Pierre Paquette Bloc Joliette, QC

Mr. Speaker, several weeks before the election call, the government announced $70 million in financial aid for tobacco producers in Ontario and Quebec hit by plummeting demand. Seven months after the election, tobacco producers in Quebec still do not know the terms of this aid package.

What explanation can the Minister of Agriculture and Agri-Food give for such an unreasonably long delay?

Tobacco FarmingOral Question Period

11:50 a.m.

Malpeque P.E.I.

Liberal

Wayne Easter LiberalParliamentary Secretary to the Minister of Agriculture and Agri-Food (Rural Development)

Mr. Speaker, it is not very hard to explain. The Minister of Agriculture and Agri-Food, in discussions and through the department with industry, wants to do the right thing by producers and that is what we are trying to do: to continue to hold those kinds of discussions and at the end of the day meet our obligations and protect the needs of producers.

Tobacco FarmingOral Question Period

11:50 a.m.

Bloc

Pierre Paquette Bloc Joliette, QC

Mr. Speaker, according to staff at the Department of Agriculture and Agri-Food, aid for Quebec is being blocked by a dispute in Ontario.

Given that the situation in Quebec is urgent, that the number of tobacco producers has dropped from 55 to 17 in two years and that they need help to switch to alternate crops, will the minister take action and immediately implement a compensation package for Quebec tobacco producers, who are almost all located in the Lanaudière region?
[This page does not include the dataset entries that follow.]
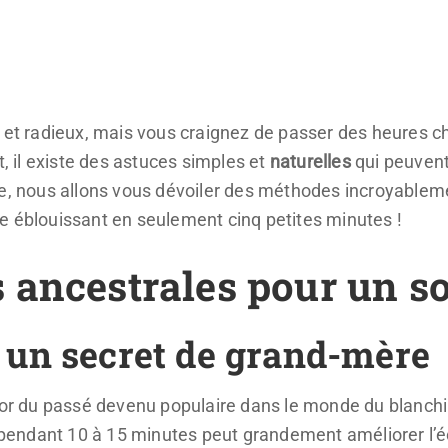
 et radieux, mais vous craignez de passer des heures ch
 il existe des astuces simples et
naturelles
qui peuvent
le, nous allons vous dévoiler des méthodes incroyableme
e éblouissant en seulement cinq petites minutes !
ancestrales pour un so
, un secret de grand-mère
ésor du passé devenu populaire dans le monde du blanc
o pendant 10 à 15 minutes peut grandement améliorer l’é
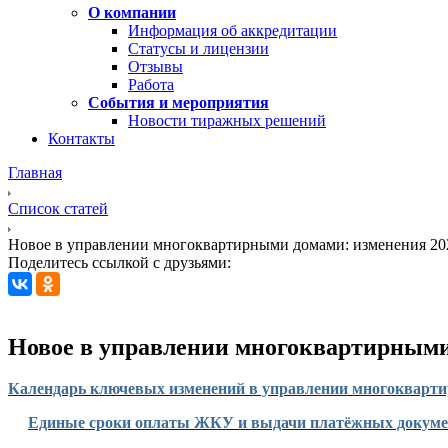
О компании
Информация об аккредитации
Статусы и лицензии
Отзывы
Работа
События и мероприятия
Новости тиражных решений
Контакты
Главная
Список статей
Новое в управлении многоквартирными домами: изменения 20
Поделитесь ссылкой с друзьями:
Новое в управлении многоквартирными 
Календарь ключевых изменений в управлении многокварт
Единые сроки оплаты ЖКУ и выдачи платёжных докуме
Tobacco FarmingOral Question Period

11:50 a.m.

Malpeque P.E.I.

Liberal

Wayne Easter LiberalParliamentary Secretary to the Minister of Agriculture and Agri-Food (Rural Development)

Again, Mr. Speaker, the Government of Canada takes into account the interests of all producers in the country, including those in the province of Quebec as well as those in Ontario. The bottom line at the end of the day is that we want to do the right thing for producers in terms of protecting their interests into the future for their efforts they have put into that industry.

Canadian National RailwayOral Question Period

11:50 a.m.

Conservative

Ed Komarnicki Conservative Souris—Moose Mountain, SK

Mr. Speaker, my question is for the Minister of Labour and Housing. The employees of CN and the Teamsters rail union are in a legal strike position.

The Canada Labour Code requires the parties to have an agreement in place to specify the supply of services during the strike to prevent an immediate and serious danger to the safety and health of the public. The agreement the parties have fails to do so. The minister has applied to Industrial Relations Board to set the services.

What services is the minister requesting be provided during the strike and how will this impact on the economic interests of farmers, grain companies and other businesses?

Canadian National RailwayOral Question Period

11:50 a.m.

London North Centre Ontario

Liberal

Joe Fontana LiberalMinister of Labour and Housing

Mr. Speaker, as the hon. member has just mentioned, I referred the issue of the maintenance of service to the CIRB and in due course it will make that decision.

I should also point out to the hon. member and the House that CN and the employees are at the mediation table. They have taken up the offer and therefore they are in mediation. We hope those mediation services are positive and fruitful and that we can come to an agreement with regard to both parties.